*** Opening of Material for this exercise ***

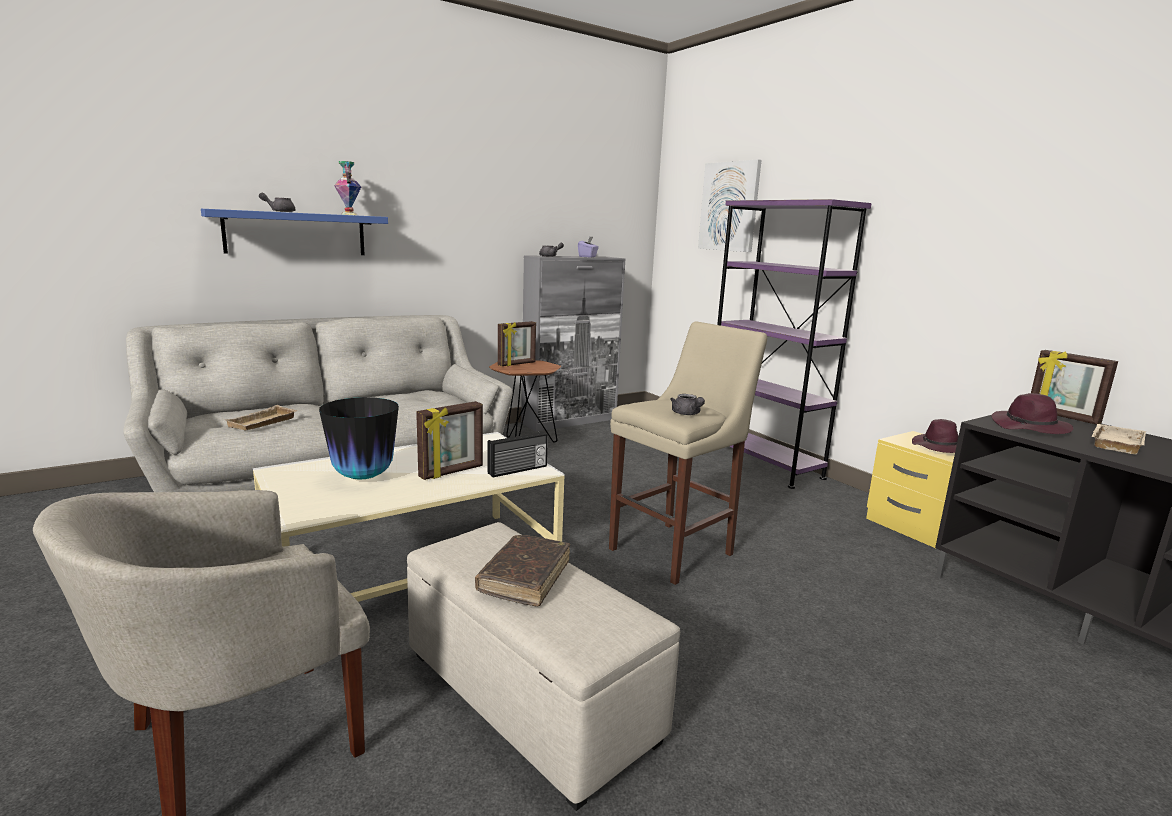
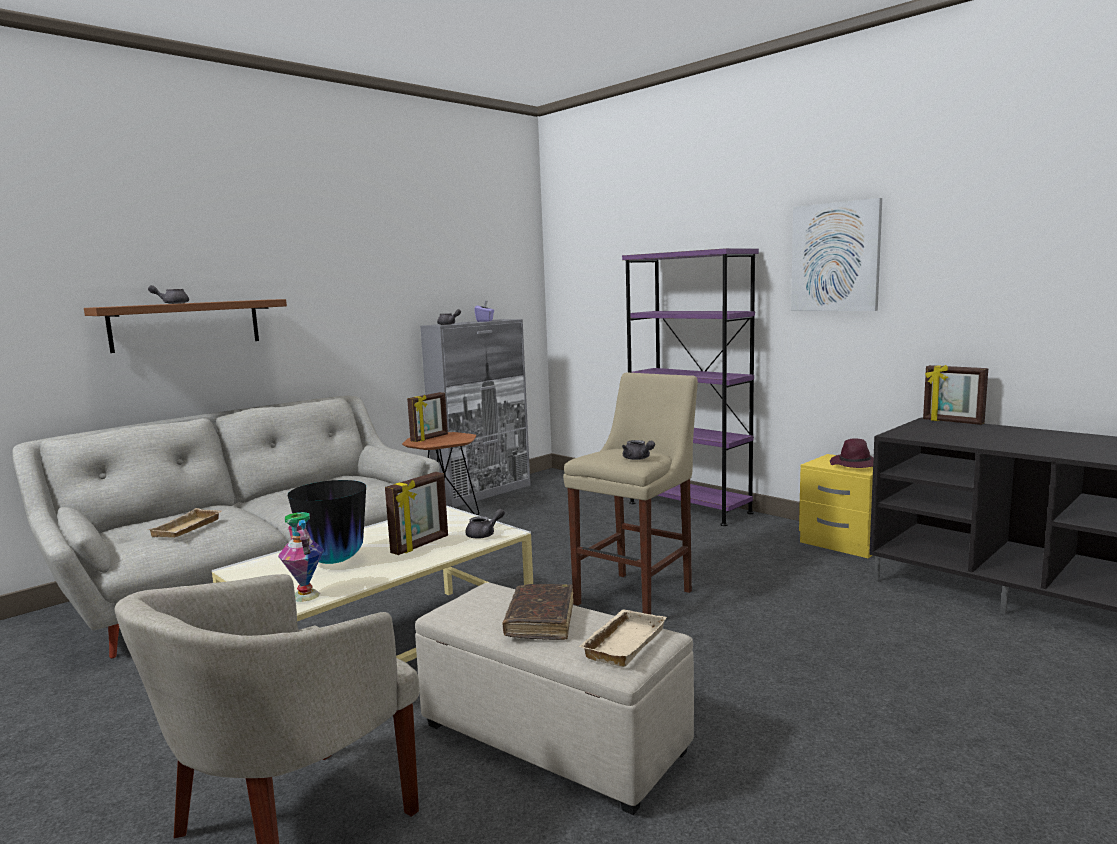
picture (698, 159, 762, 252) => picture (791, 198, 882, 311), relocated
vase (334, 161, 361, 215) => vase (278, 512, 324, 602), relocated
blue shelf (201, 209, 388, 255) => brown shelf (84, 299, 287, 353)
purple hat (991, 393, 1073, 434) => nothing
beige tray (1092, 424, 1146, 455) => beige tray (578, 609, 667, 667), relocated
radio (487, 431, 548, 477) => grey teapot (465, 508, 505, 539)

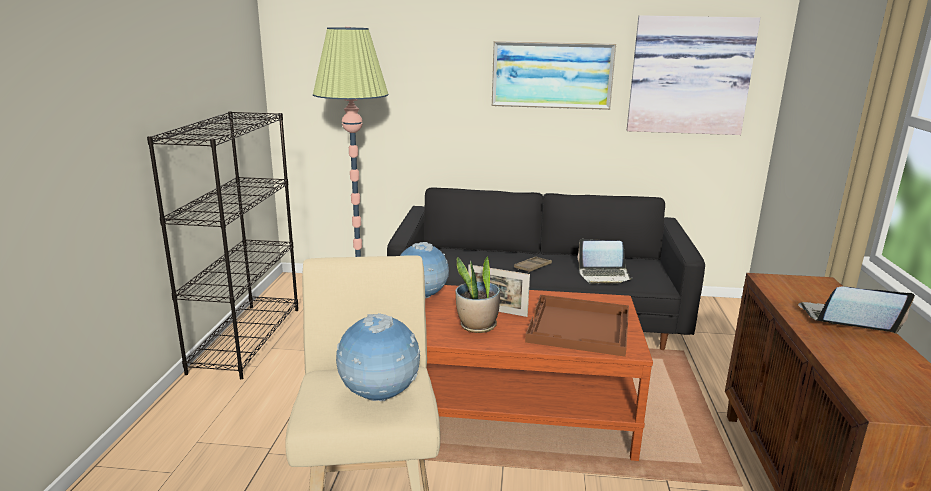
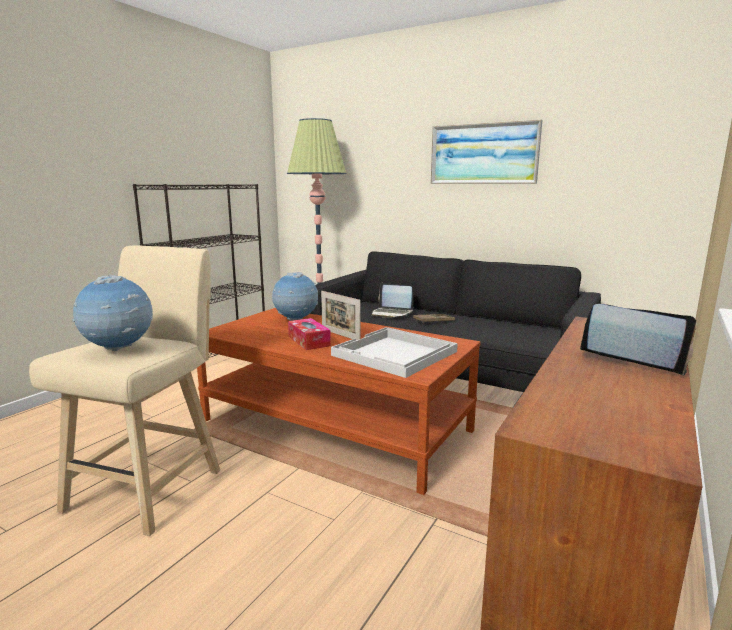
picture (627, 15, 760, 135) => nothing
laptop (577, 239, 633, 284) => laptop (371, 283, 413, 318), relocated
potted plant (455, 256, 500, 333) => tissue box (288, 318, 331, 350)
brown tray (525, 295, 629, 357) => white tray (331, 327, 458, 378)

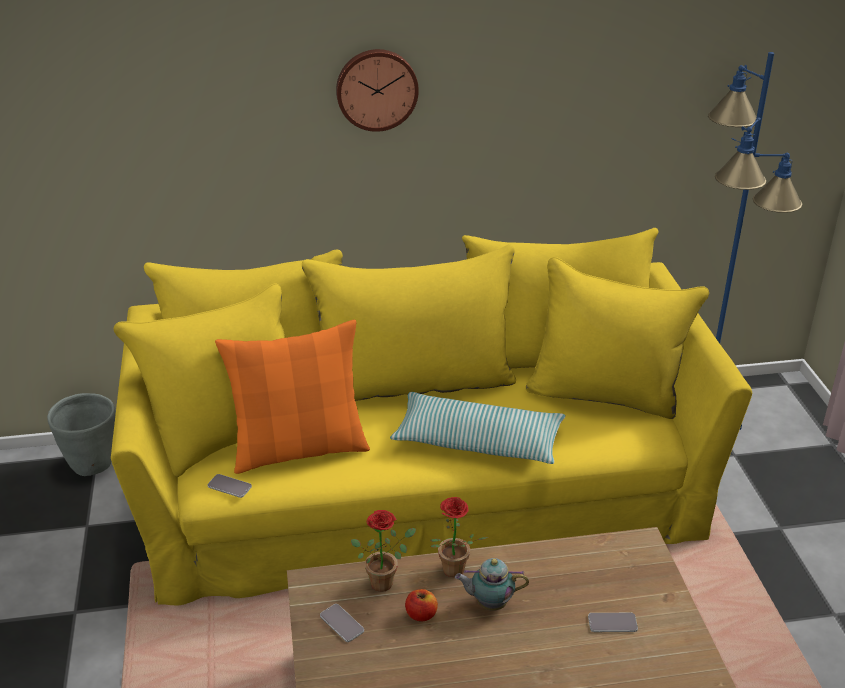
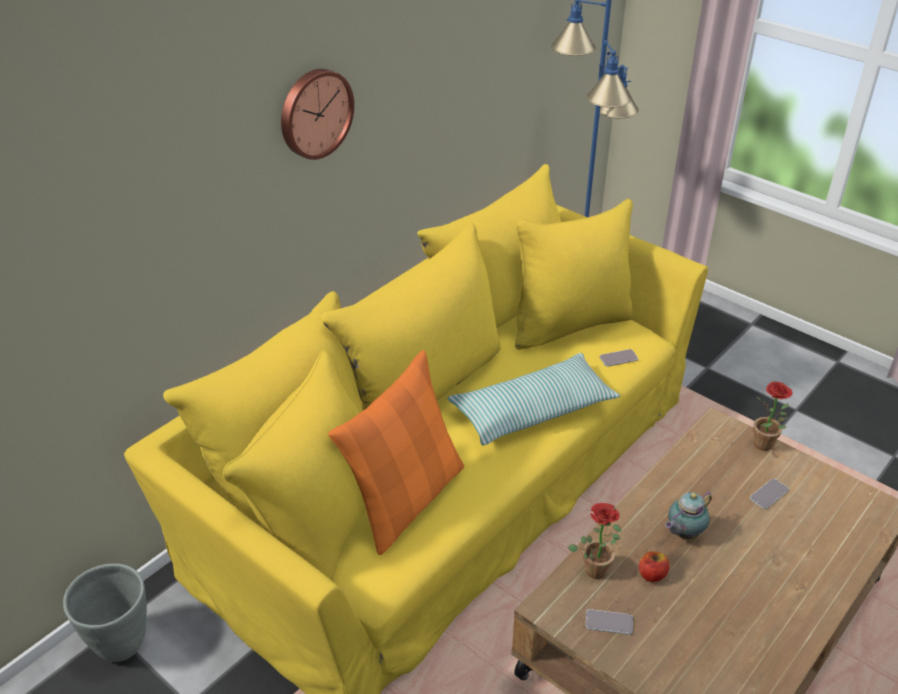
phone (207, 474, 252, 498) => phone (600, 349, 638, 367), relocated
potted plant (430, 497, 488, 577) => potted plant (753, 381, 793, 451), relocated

*** Close of Material for this exercise ***

### Assignment
Write out exactly the run of lines above that starts at the line containing "vase (334, 161, 361, 215)" and ends at the line containing "phone (207, 474, 252, 498)". Include both, and leave the pictures out.

### Exercise output
vase (334, 161, 361, 215) => vase (278, 512, 324, 602), relocated
blue shelf (201, 209, 388, 255) => brown shelf (84, 299, 287, 353)
purple hat (991, 393, 1073, 434) => nothing
beige tray (1092, 424, 1146, 455) => beige tray (578, 609, 667, 667), relocated
radio (487, 431, 548, 477) => grey teapot (465, 508, 505, 539)

picture (627, 15, 760, 135) => nothing
laptop (577, 239, 633, 284) => laptop (371, 283, 413, 318), relocated
potted plant (455, 256, 500, 333) => tissue box (288, 318, 331, 350)
brown tray (525, 295, 629, 357) => white tray (331, 327, 458, 378)

phone (207, 474, 252, 498) => phone (600, 349, 638, 367), relocated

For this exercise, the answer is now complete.